Architectures de mémoire | Sous la direction de Jean Marie Dallet & Bertrand Gervais  

Par Karen Cayrat.

Alors qu’il y a tout juste quelques mois, les presses du réel et eur ArTec sortaient une édition numérique en langue anglaise de ce même ouvrage, Pro/p(r)ose Magazine vous propose de revernir sur cet essai collectif dense et pertinent, Architectures de mémoire sous la direction de Jean Marie Dallet, artiste théoricien et commissaire d’exposition, chercheur au laboratoire AIAC de l’université Paris 8 Vincennes et Bertrand Gervais, titulaire de la Chaire de recherche du Canada sur les arts et les littératures numériques et directeur du laboratoire NT2. 

Fruit de plusieurs années de travail et de recherches, la publication d’Architectures de mémoire, fait suite à une série de rencontres, événements artistiques et scientifiques organisés de concert par les porteurs du projet et leurs partenaires dès 2014. C’est en effet, dans un écrin très élégant et richement illustré, que cet essai collectif porté par les chercheurs Jean Marie Dallet et Bertrand Gervais, se déploie, réfléchissant à la question de la mémoire/des archives à une époque charnière où cohabite culture du livre et culture de l’écran. L’ouvrage passe au crible les architectures complexes des nouveaux « palais de mémoire », des bibliothèques, archives et musées aux structures informatiques, bases de données et fermes de serveurs qui alimentent le flux de données sur le réseau. Et pose au fond cette interrogation centrale : comment la culture numérique et les architectures de mémoire qui lui sont spécifiques contribuent-elles à opérer une mue de notre esprit, de nos arts, comme de nos pratiques de création ou d’exposition ?  

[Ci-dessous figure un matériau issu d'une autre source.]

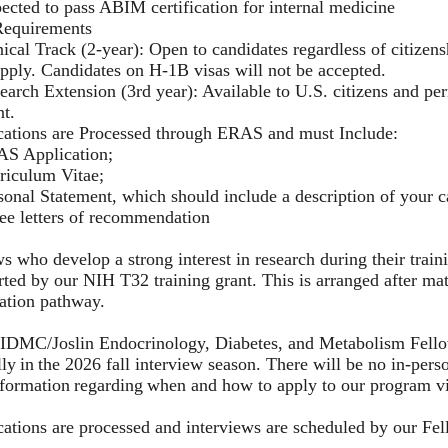
ected to pass ABIM certification for internal medicine
Requirements
nical Track (2-year): Open to candidates regardless of citizen
apply. Candidates on H-1B visas will not be accepted.
earch Extension (3rd year): Available to U.S. citizens and pe
nt.
cations are Processed through ERAS and must Include:
S Application;
riculum Vitae;
sonal Statement, which should include a description of your c
ee letters of recommendation
s who develop a strong interest in research during their train
ted by our NIH T32 training grant. This is arranged after mat
cation pathway.
IDMC/Joslin Endocrinology, Diabetes, and Metabolism Fellow
lly in the 2026 fall interview season. There will be no in-pers
nformation regarding when and how to apply to our program 
cations are processed and interviews are scheduled by our F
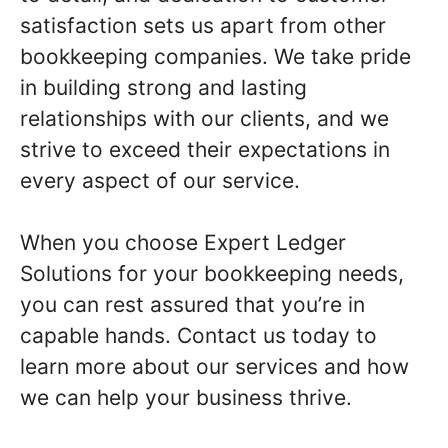
satisfaction sets us apart from other
bookkeeping companies. We take pride
in building strong and lasting
relationships with our clients, and we
strive to exceed their expectations in
every aspect of our service.
When you choose Expert Ledger
Solutions for your bookkeeping needs,
you can rest assured that you’re in
capable hands. Contact us today to
learn more about our services and how
we can help your business thrive.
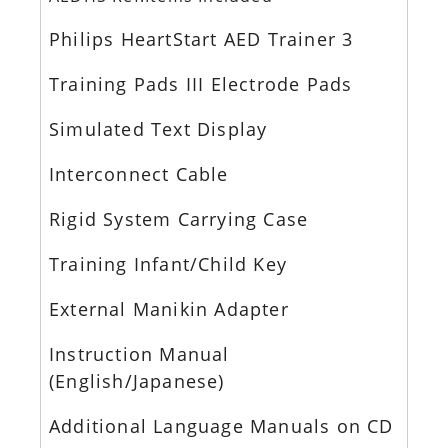
Philips HeartStart AED Trainer 3
Training Pads III Electrode Pads
Simulated Text Display
Interconnect Cable
Rigid System Carrying Case
Training Infant/Child Key
External Manikin Adapter
Instruction Manual
(English/Japanese)
Additional Language Manuals on CD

Pour le découvrir, le lectorat circulera habillement à travers les dédales que construit l’ouvrage reposant sur trois strates intitulées Eléments d’une architecture, Visites guidées, et Occupation des sols, trois espaces permettant d’explorer trois types d’architectures différentes qu’elles soient imaginées, construites ou mises à l’épreuves. Si la première partie s’emploie davantage à poser un cadre destiné à mettre au jour les composantes des architectures de mémoire, dans une perspective historique où l’archéologie des médias prend toute sa place et tout son sens, s’intéressant aux bouleversements épistémologiques produits par le numérique sur les savoirs, les savoir-faire et les savoir-vivre ; la deuxième étape vient explorer un vaste ensemble de projets d’expositions et de bases de données arborant des formes réelles ou virtuelles selon les mises en scène ou en ligne qu’ils prévoient. Elle aura pour point d’orgue des réflexions autour de la notion d’Atlas, du renouvellement de nos manières d’écrire et de concevoir des histoires où interactivité, hypertextualité, travail avec l’algorithme ou bases de données occupent une place prépondérante, avant de nous entraîner vers le cinéma émotif ou le traitement de figures étonnantes de la mémoire comme celle de Godzilla. Enfin, le dernier pan de l’essai, Occupation des sols s’attache à analyser plus profondément encore le caractère critique et esthétique des actuelles architectures de mémoire, en mettant l’accent sur les modes de localisation de la mémoire, sa schématisation, ses représentations, ses ramifications, ses pouvoirs. 

Précisons que cet ouvrage érudit n’intéressera pas seulement les chercheurs, il saura également toucher les dilettantes et curieux. Pour cause, il rassemble des contributions toutes plus intéressantes les unes que les autres de Olivier Asselin, Marie-Laure Cazin, Georges Didi-Huberman, Larisa Dryansky, Marie Fraser, Bertrand Gervais, Arno Gisinger, Emmanuel Guez, George Legrady, Patrick Nardin, Vincent Puig, le collectif d’artistes Sliders_lab (Frédéric Curien, Jean-Marie Dallet), Pierre J. Truchot. Par ailleurs, il est à noter que l’une des principales forces de cet essai réside probablement dans le fait que celui-ci ne se focalise pas uniquement sur la théorie mais se dote également d’analyses fines et d’expériences d’artistes, une plus-value non négligeable.  

Un essentiel à la fois intéressant et enrichissant à garder en mémoire et en bibliothèque que Pro/p(r)ose Magazine vous recommande.